Zolang het drama van de Arakan-vluchtelingen in nieuwsitems, in politieke agenda’s en op social media blijft verschijnen, blijven mensen hier gevoelig voor. Hierdoor worden ook hulpcampagnes gestart en kan de nodige hulp deze mensen bereiken. Mensen vergeten echter heel vaak zodra de aandacht van de media wegzakt. Ervaringen tonen aan dat dit het geval is bij alle menselijke crisissen.
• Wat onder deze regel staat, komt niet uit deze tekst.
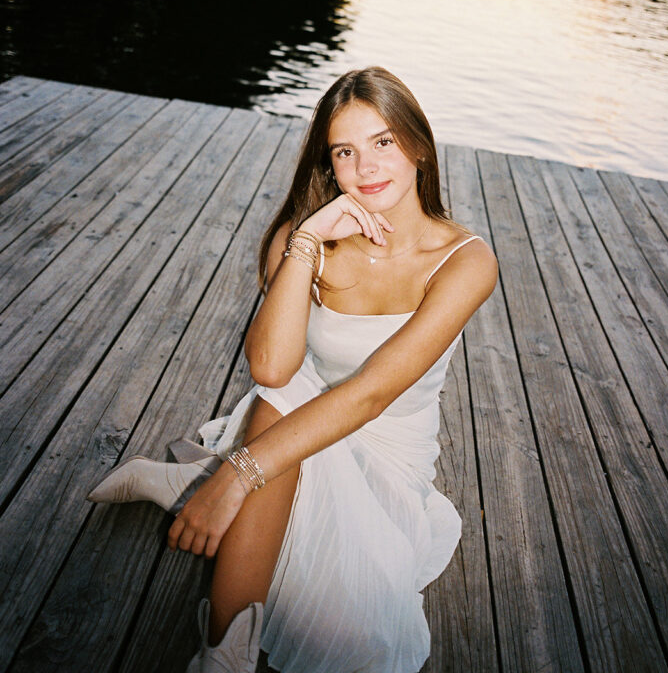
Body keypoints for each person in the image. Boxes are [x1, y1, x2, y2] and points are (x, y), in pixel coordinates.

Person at [87, 67, 498, 673]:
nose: (366, 167)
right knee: (288, 393)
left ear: (418, 145)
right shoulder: (310, 238)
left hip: (385, 454)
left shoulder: (465, 261)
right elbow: (272, 368)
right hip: (287, 416)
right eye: (345, 151)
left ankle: (203, 482)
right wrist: (305, 239)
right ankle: (223, 655)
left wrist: (238, 476)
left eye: (383, 142)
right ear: (329, 164)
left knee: (349, 634)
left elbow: (371, 393)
Na een tijdje zal het drama van de Arakan-vluchtelingen vergeten worden. Deze mensen worden dan alleen aan hun lot overlaten. We zeggen altijd, roepen zelfs hard uit: Deze mensen hebben geen andere zekerheid dan hulp. Wij moeten ons bewust blijven van het feit dat elk moment dat wij onze Arakan-broeders vergeten, zij dichterbij de dood komen.

Al vergeet de wereld, wij zullen niet vergeten en wij zullen het niet laten vergeten. Wij zijn immers een gemeenschap die zich bewust is van de humanitaire en islamitische verplichtingen.